-- Start QUOTED PASSAGE --

4 Replies Latest reply: Nov 18, 2011 6:54 AM by anuj bhatia RSS

Retry and Timeout settings

anuj bhatia Newbie

Hi,

 

I have a web service request that takes around 10 minutes to complete. This web service is being invoked from an INVOKE activity in a BPEL process running in RiftSaw.

 

I find that RiftSaw re-invokes the web service after every 5 minutes even though I've set mex.timeout=900000 and added the faultOnFailure extension element:

 

     <ext:failureHandling xmlns:ext="http://ode.apache.org/activityRecovery">

            <ext:faultOnFailure>true</ext:faultOnFailure>

      </ext:failureHandling>

 

After around 5 minutes I see a connection reset exception in the JBoss logs from org.apache.cxf.transport.http.HTTPConduit. But shouldn't the process fail at that point instead of retrying the request?

 

Thanks

Anuj

  • 1. Re: Retry and Timeout settings
    Marek Baluch Newbie

    Hi Anuj,

     

    I recommend you use an asynchrounous scenario for such web-service invocation. It's a far better solution then changing the timeout for such long running services.

     

    Just to be sure - you changed the mex.timout by adding a name.endpoint properties file into the jar right next to the process definition correct? Thanks

     

    Best regards

    Marek.

  • 2. Re: Retry and Timeout settings
    anuj bhatia Newbie

    Hi Marek,

     

    I agree an asynchronous approach would be better for this scenario and I plan to implement that in the long run. I was wondering if there was a quick fix or whether there was something wrong in my settings.

     

    Also, I've set the mex.tiomeout property in a file called service-config.endpoint that is placed into the jar right next to the process definition. I'm pretty sure it's taking effect.

     

    On further investigation I found a probable cause of the problem is that the JBoss transaction timeout is set to a value smaller than the web service invoke timeout. This is causing some unexpected behavior in RiftSaw. Here's what I observed:

     

    1. Assume that the web service returns a response in 7 minutes, the transaction timeout is set to 5 minutes, the mex.timeout is set to say 15 mins.

     

    2. The BPEL process invokes the web service.

     

    3. After 5 minutes there's a transaction rollback warning in the JBoss logs: [com.arjuna.ats.arjuna.coordinator.CheckedAction_2] - CheckedAction::check - atomic action a282a58:a20:4ec5f30d:3db aborting with 1 threads active!

-- End QUOTED PASSAGE --
-- Start INFORMATION GIVEN --

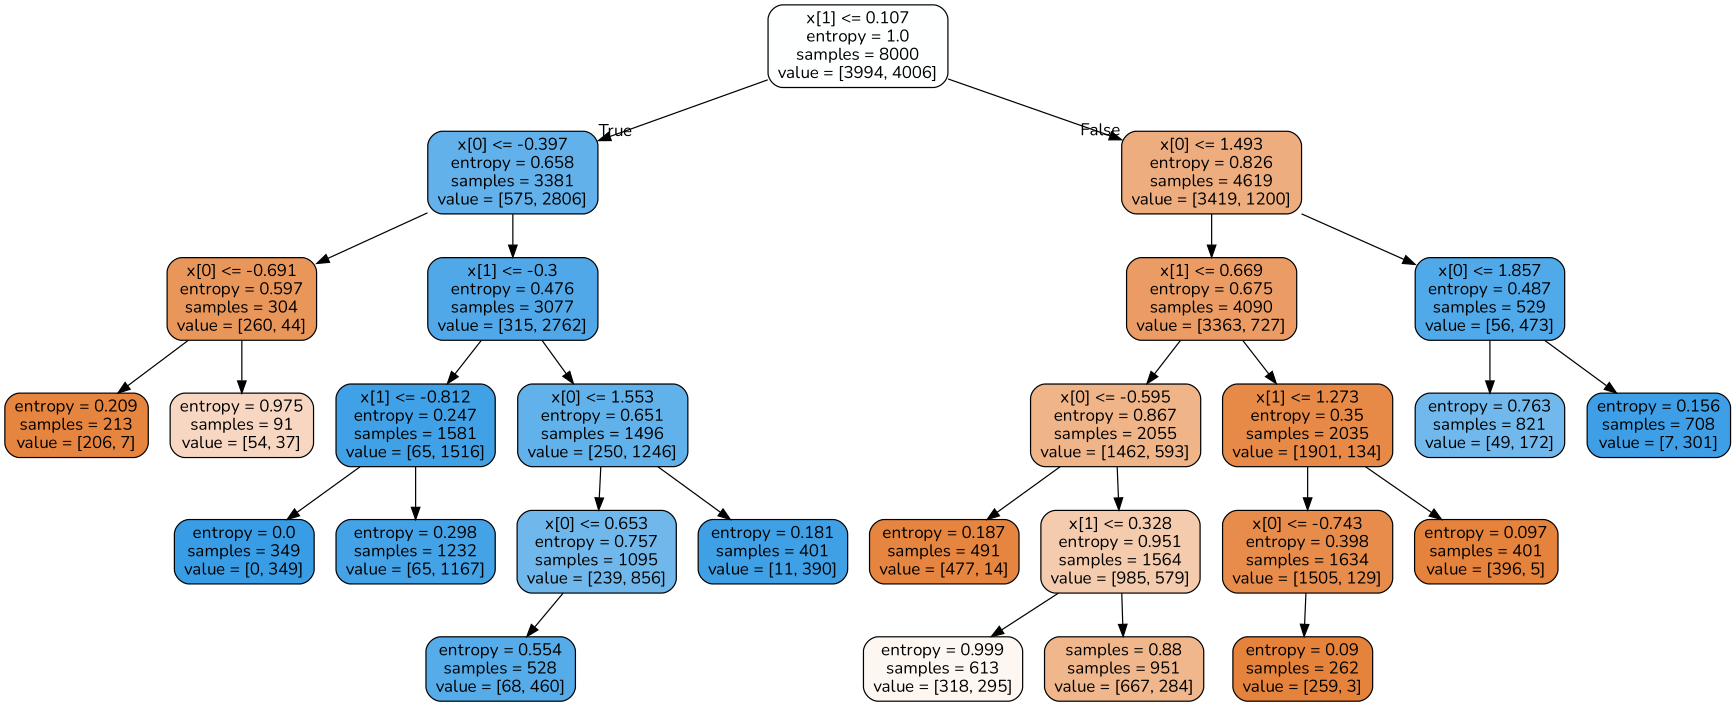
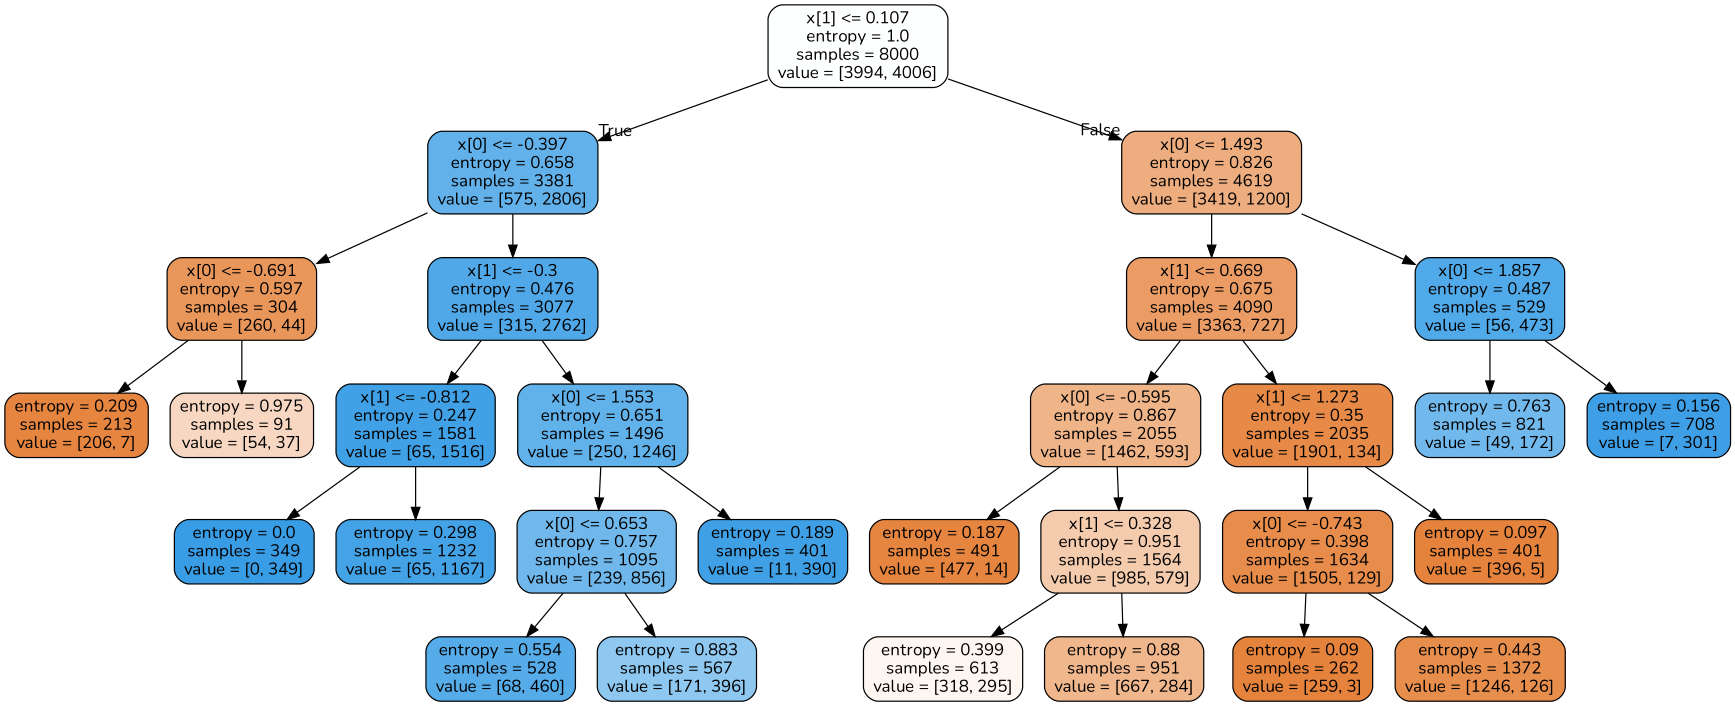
  digraph {
    fontname=Nunito
    node [color=black fontname=Nunito shape=box style="filled, rounded"]
    edge [fontname=Nunito]
    n1 [fillcolor="#feffff" label="x[1] <= 0.107\nentropy = 1.0\nsamples = 8000\nvalue = [3994, 4006]"]
    n2 [fillcolor="#62b1ea" label="x[0] <= -0.397\nentropy = 0.658\nsamples = 3381\nvalue = [575, 2806]"]
    n3 [fillcolor="#eead7e" label="x[0] <= 1.493\nentropy = 0.826\nsamples = 4619\nvalue = [3419, 1200]"]
    n4 [fillcolor="#e9965b" label="x[0] <= -0.691\nentropy = 0.597\nsamples = 304\nvalue = [260, 44]"]
    n5 [fillcolor="#50a8e8" label="x[1] <= -0.3\nentropy = 0.476\nsamples = 3077\nvalue = [315, 2762]"]
    n6 [fillcolor="#eb9c64" label="x[1] <= 0.669\nentropy = 0.675\nsamples = 4090\nvalue = [3363, 727]"]
    n7 [fillcolor="#50a9e8" label="x[0] <= 1.857\nentropy = 0.487\nsamples = 529\nvalue = [56, 473]"]
    n8 [fillcolor="#e68540" label="entropy = 0.209\nsamples = 213\nvalue = [206, 7]"]
    n9 [fillcolor="#f7d7c1" label="entropy = 0.975\nsamples = 91\nvalue = [54, 37]"]
    n10 [fillcolor="#41a1e6" label="x[1] <= -0.812\nentropy = 0.247\nsamples = 1581\nvalue = [65, 1516]"]
    n11 [fillcolor="#61b1ea" label="x[0] <= 1.553\nentropy = 0.651\nsamples = 1496\nvalue = [250, 1246]"]
    n12 [fillcolor="#399de5" label="entropy = 0.0\nsamples = 349\nvalue = [0, 349]"]
    n13 [fillcolor="#44a2e6" label="entropy = 0.298\nsamples = 1232\nvalue = [65, 1167]"]
    n14 [fillcolor="#70b8ec" label="x[0] <= 0.653\nentropy = 0.757\nsamples = 1095\nvalue = [239, 856]"]
-   n15 [fillcolor="#3fa0e6" label="entropy = 0.181\nsamples = 401\nvalue = [11, 390]"]
+   n15 [fillcolor="#3fa0e6" label="entropy = 0.189\nsamples = 401\nvalue = [11, 390]"]
    n16 [fillcolor="#56abe9" label="entropy = 0.554\nsamples = 528\nvalue = [68, 460]"]
+   n17 [fillcolor="#8ec7f0" label="entropy = 0.883\nsamples = 567\nvalue = [171, 396]"]
    n18 [fillcolor="#f0b489" label="x[0] <= -0.595\nentropy = 0.867\nsamples = 2055\nvalue = [1462, 593]"]
    n19 [fillcolor="#e78a47" label="x[1] <= 1.273\nentropy = 0.35\nsamples = 2035\nvalue = [1901, 134]"]
    n20 [fillcolor="#71b9ec" label="entropy = 0.763\nsamples = 821\nvalue = [49, 172]"]
    n21 [fillcolor="#3e9fe6" label="entropy = 0.156\nsamples = 708\nvalue = [7, 301]"]
    n22 [fillcolor="#e6853f" label="entropy = 0.187\nsamples = 491\nvalue = [477, 14]"]
    n23 [fillcolor="#f4cbad" label="x[1] <= 0.328\nentropy = 0.951\nsamples = 1564\nvalue = [985, 579]"]
    n24 [fillcolor="#e78c4a" label="x[0] <= -0.743\nentropy = 0.398\nsamples = 1634\nvalue = [1505, 129]"]
    n25 [fillcolor="#e5833c" label="entropy = 0.097\nsamples = 401\nvalue = [396, 5]"]
-   n26 [fillcolor="#fdf6f1" label="entropy = 0.999\nsamples = 613\nvalue = [318, 295]"]
-   n27 [fillcolor="#f0b78d" label="samples = 0.88\nsamples = 951\nvalue = [667, 284]"]
+   n26 [fillcolor="#fdf6f1" label="entropy = 0.399\nsamples = 613\nvalue = [318, 295]"]
+   n27 [fillcolor="#f0b78d" label="entropy = 0.88\nsamples = 951\nvalue = [667, 284]"]
    n28 [fillcolor="#e5823b" label="entropy = 0.09\nsamples = 262\nvalue = [259, 3]"]
+   n29 [fillcolor="#e88e4d" label="entropy = 0.443\nsamples = 1372\nvalue = [1246, 126]"]
    n1 -> n2 [headlabel=True labelangle=45 labeldistance=2.5]
    n1 -> n3 [headlabel=False labelangle=-45 labeldistance=2.5]
    n2 -> n4
    n2 -> n5
    n3 -> n6
    n3 -> n7
    n4 -> n8
    n4 -> n9
    n5 -> n10
    n5 -> n11
    n6 -> n18
    n6 -> n19
    n7 -> n20
    n7 -> n21
    n10 -> n12
    n10 -> n13
    n11 -> n14
    n11 -> n15
    n14 -> n16
+   n14 -> n17
    n18 -> n22
    n18 -> n23
    n19 -> n24
    n19 -> n25
    n23 -> n26
    n23 -> n27
    n24 -> n28
+   n24 -> n29
  }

-- End INFORMATION GIVEN --

# GIVEN INSTRUCTION 1
Can you quote the RiftSaw thread, starting at "1. Assume that" and ending at "the web service."?
# GIVEN INSTRUCTION 2
Can you print the rows, starting at their first line and ending at the line that contains "0.107\nentropy = 1.0\nsamples", with the pictures left out?
These rows have no connection to the RiftSaw thread.

# WORKED SOLUTION 1
1. Assume that the web service returns a response in 7 minutes, the transaction timeout is set to 5 minutes, the mex.timeout is set to say 15 mins.

     

    2. The BPEL process invokes the web service.

# WORKED SOLUTION 2
  digraph {
    fontname=Nunito
    node [color=black fontname=Nunito shape=box style="filled, rounded"]
    edge [fontname=Nunito]
    n1 [fillcolor="#feffff" label="x[1] <= 0.107\nentropy = 1.0\nsamples = 8000\nvalue = [3994, 4006]"]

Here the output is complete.